In replacement operation two randomly selected individuals with below-average fitness were replaced by generated children.
Termination of a GA was controlled by specifying a maximum number of generations tmax, e.g. tmax ≤ 10000.
The chromosome is represented by an m-bit binary string S where m is the number of columns in the SCP. A value of 1 for bit i implies that service centre i is in the solution and 0 otherwise.
Since the SCP is a minimisation problem, the lower the fitness value, the more fit the solution is.
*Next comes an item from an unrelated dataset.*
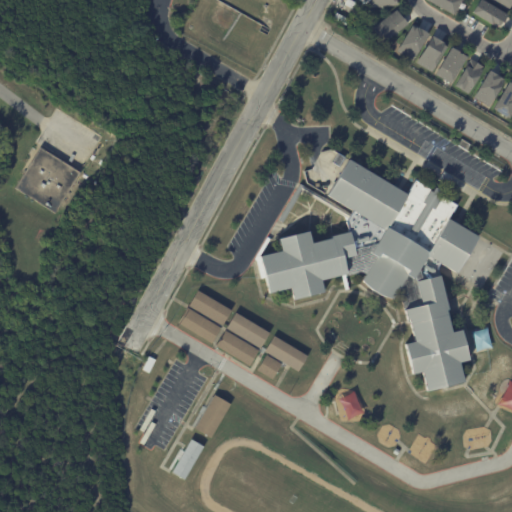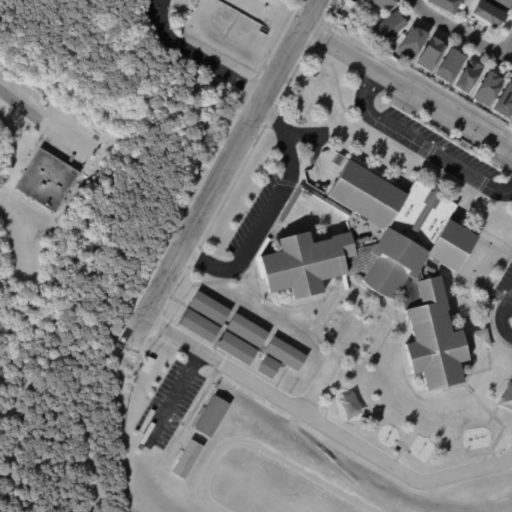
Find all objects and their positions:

The fitness of a chromosome for the unicost SCP is calculated by (4).
The binary representation causes problems with generating infeasible chromosomes, e.g., in initial population, in crossover, and/or mutation operations. To avoid infeasible solutions, a repair operator [10] is applied.
Initialising steps identify the uncovered columns. For statements are “greedy” heuristics in the sense that in the 1st for, rows with low cost-ratios are being considered first and in the 2nd for, rows with high costs are dropped first whenever possible.
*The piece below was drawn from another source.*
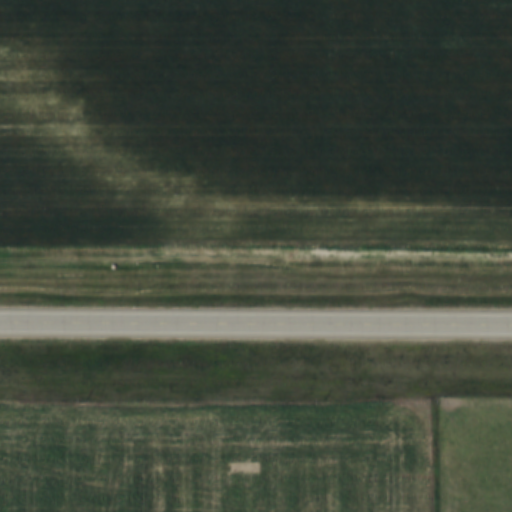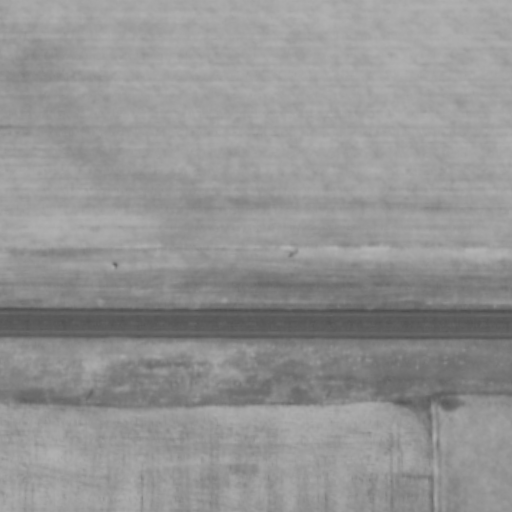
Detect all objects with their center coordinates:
road: (255, 338)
The genetic algorithm was tested using an instance from OR-Library [1] with 200 rows and 2000 columns.
Figure 1 shows the computation of a fitness function as depending on the sequence of generations of the algorithm. The upper characteristic shows the average value of the fitness function of all individuals in the population and the lower one shows the fitness function of the best individual in the population. It can be seen that the algorithm converges quite rapidly to a pseudo-optimal solution (no optimal solution is known for such a large instance).
The test results showed that one-point crossover gave worse results than two-point crossover, which, in turn, was even worse than a uniform crossover. Obviously, it would also be appropriate to monitor the width of the middle part of a chromosome in the two-point crossover because, when its width is very small, it brings very little change in comparison with parental chromosomes and reduces the diversity of genetic material in the population, which increases the risk of small or almost no changes in the fitness function after only a small number of generations.
3.2 Simulated Annealing
The simulated annealing (SA) technique has been given much attention as a general-purpose way of solving difficult optimisation tasks. Its idea is based on simulating the cooling of a material in a heat bath - a process known as annealing. More details may be found in [9].
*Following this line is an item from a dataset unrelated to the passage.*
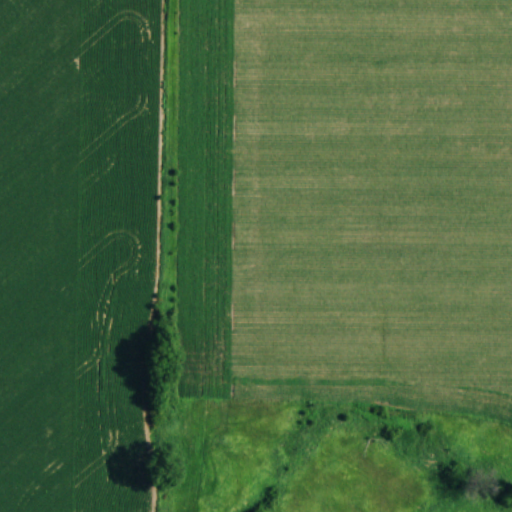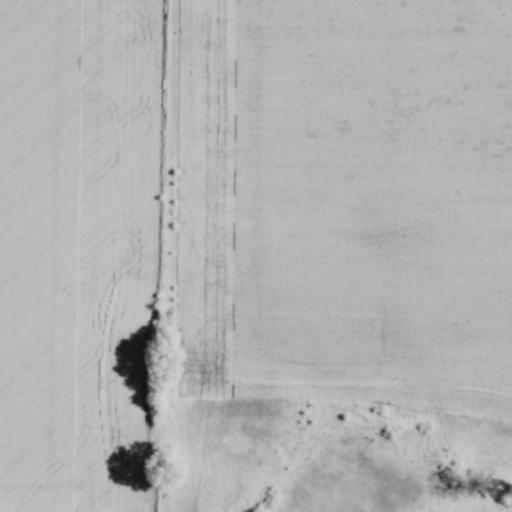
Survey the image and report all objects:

As in the previous section we only mention the parameter settings:
-
initial temperature T 0 = 10000,
-
final temperature T f = 1,
-
temperature reduction function α(t) = t * decrement, where decrement = 0.999,
-
neighbourhood for a given solution x 0 is generated so that each neighbour is given by the inverse of one position in the binary string representing x 0.
(This means that the number of neighbours of x 0 is equal to the number of positions in this string.) (Fig. 2)
It is obvious that simulated annealing converges to the same, or a very close approximation of the optimal solution, which is consistent with the well-known “No free lunch theorem” [11]. Because the simulated annealing is a one-point method, only the dependence of the objective function for gradually updated points x 0 (centres for generating neighbours) in the search space is plotted. The chart also shows that the likelihood of transfer to a worse neighbour is decreasing steadily as temperature decreases, which is also in line with the principle of the method.
As in the genetic algorithm, it is necessary to apply the repair operator for the selected solution in the neighbourhood, as described in the previous section.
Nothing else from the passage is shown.